By Guy Faulconbridge and Elizabeth Piper
LONDON (Reuters) – Prime Minister Theresa May will ask the European Union to delay Brexit by at least three months after her plan to hold a third vote on her fraught divorce deal was thrown into disarray by a surprise intervention from the speaker of parliament.
Nearly three years after Britain voted narrowly to leave the EU, its departure is uncertain and increasingly impatient European capitals are pressing May to spell out how she plans to resolve the crisis before they can agree to an extension.
Possible eventual outcomes still range from a long postponement, leaving with May’s deal, a disruptive exit without a deal, or even another referendum.
Ten days before the March 29 exit date that May set, and two days before a crucial EU summit, she was on Tuesday writing to European Council President Donald Tusk to ask for a delay, her spokesman said. He did not disclose how long a delay she would seek, but said she believed it should be as short as possible.
May had earlier warned parliament that if it did not ratify her deal, she would ask to delay Brexit beyond June 30, a step that Brexit’s advocates fear would endanger the entire divorce.
Other EU member states were discussing two main options: a delay of two to three months, if May persuades them she can clinch a deal at home, or much longer if she accepts that radical reworking of the accord is needed.
The EU’s chief negotiator, Michel Barnier, said an extension would only make sense if it increased the chances of May’s deal being ratified by Britain’s House of Commons.
He said the economic and political costs of a delay for the EU had to be weighed against the potential benefits.

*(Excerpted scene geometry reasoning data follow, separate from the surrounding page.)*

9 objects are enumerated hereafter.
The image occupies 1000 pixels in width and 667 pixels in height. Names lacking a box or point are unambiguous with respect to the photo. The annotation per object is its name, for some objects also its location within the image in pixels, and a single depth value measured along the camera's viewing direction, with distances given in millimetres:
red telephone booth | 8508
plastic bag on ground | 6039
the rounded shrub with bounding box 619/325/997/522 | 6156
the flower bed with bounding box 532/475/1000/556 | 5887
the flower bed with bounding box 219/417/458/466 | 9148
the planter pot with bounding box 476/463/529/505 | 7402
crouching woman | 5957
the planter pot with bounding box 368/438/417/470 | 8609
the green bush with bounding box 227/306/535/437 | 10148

Irish Foreign Minister Simon Coveney said Britain must present a detailed plan on how to push the May’s deal through parliament in order to get EU approval for an extension,
An official in the office of President Emmanuel Macron went further, saying France was ready to veto any British request for a Brexit delay that delays matters without offering a way out of the present deadlock, or imperils European Union institutions.
The BBC’s political editor, Laura Kuenssberg, said May would ask for an extension until June 30 – which could give her another chance to pass her deal – with the option of a delay of up to two years.

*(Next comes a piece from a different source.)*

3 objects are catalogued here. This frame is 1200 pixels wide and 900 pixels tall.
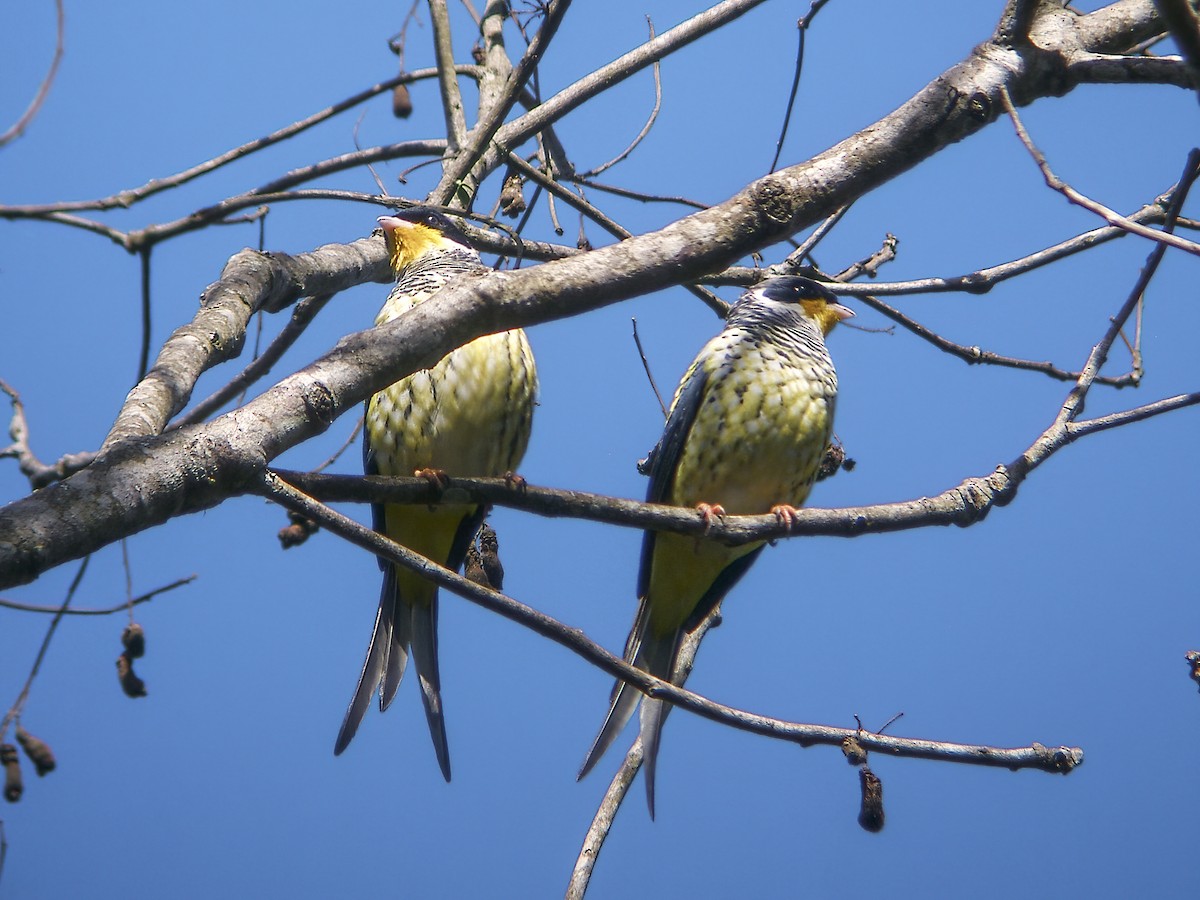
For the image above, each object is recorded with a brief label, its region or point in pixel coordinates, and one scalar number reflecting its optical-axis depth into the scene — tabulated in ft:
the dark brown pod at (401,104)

In a move that added to the sense of crisis in London, speaker John Bercow ruled on Monday that May’s deal had to be substantially different to be voted on again by parliament.
Brexit Secretary Steve Barclay said a vote this week was now less likely, adding: “This is a moment of crisis for our country.” But he indicated the government still planned a third vote.
British lawmakers will in any case be able to debate ways to break the Brexit impasse from Monday, May’s spokesman said.
German Chancellor Angela Merkel warned time was running out, saying: “I will fight until the last minute of the time to March 29 for an orderly exit. We haven’t got a lot of time for that.”
Her foreign minister, Heiko Maas, said: “If more time is needed, it’s always better to do another round than a no-deal Brexit.”
Tusk and Irish Prime Minister Leo Varadkar agreed after talks that they must now “see what proposals emerge from London” before the EU summit on Thursday and Friday.
If Britain left with no deal, it would tumble out of the EU’s 500-million-strong single market and customs union overnight, falling back on World Trade Organisation rules that could mean many import and export tariffs. It would face the prospect of manufacturing and financial market disruptions, sharp economic contraction and border hold-ups..
However, most senior EU figures, while exasperated by Britain’s dithering, have no appetite for pushing it out in 10 days’ time without a deal.
The 2016 referendum, which produced a 52-48 percent vote to leave, exposed deep divisions in British society and has fueled soul-searching about everything from secession and immigration to capitalism and British identity.
And now Britons’ patience with negotiations may be running out. In a Comres survey in the Telegraph newspaper, nearly half of respondents said Britain would ultimately thrive if it left without a deal.
The pressure to come up with changes means May is likely to get only one more chance to put her deal to a vote.
Bercow said his ruling did not stop the government reshaping its proposal, or having parliament vote to overrule him.
Brexit Secretary Barclay said a change in context might be sufficient to meet Bercow’s test.
But even before Bercow’s intervention, May was having difficulty boosting support for her deal – which would aim to secure close trade and security ties with the EU while leaving its formal structures – after it was defeated by 230 votes on Jan. 15, and by 149 votes on March 12.
She needs to win over at least 75 lawmakers – dozens of rebels in her own Conservative Party, some Labour lawmakers, and the Northern Irish Democratic Unionist Party (DUP), which props up her minority government.
The DUP said it was unlikely to support the deal in a third vote unless it was convinced it can pass, HuffPost reported.
In addition to regulating the terms of departure, May’s deal promises to take Britain out of the EU single market and customs union, common fisheries and farm policies and the jurisdiction of the European Court of Justice at the end of a status-quo period in which new trade arrangements would be agreed.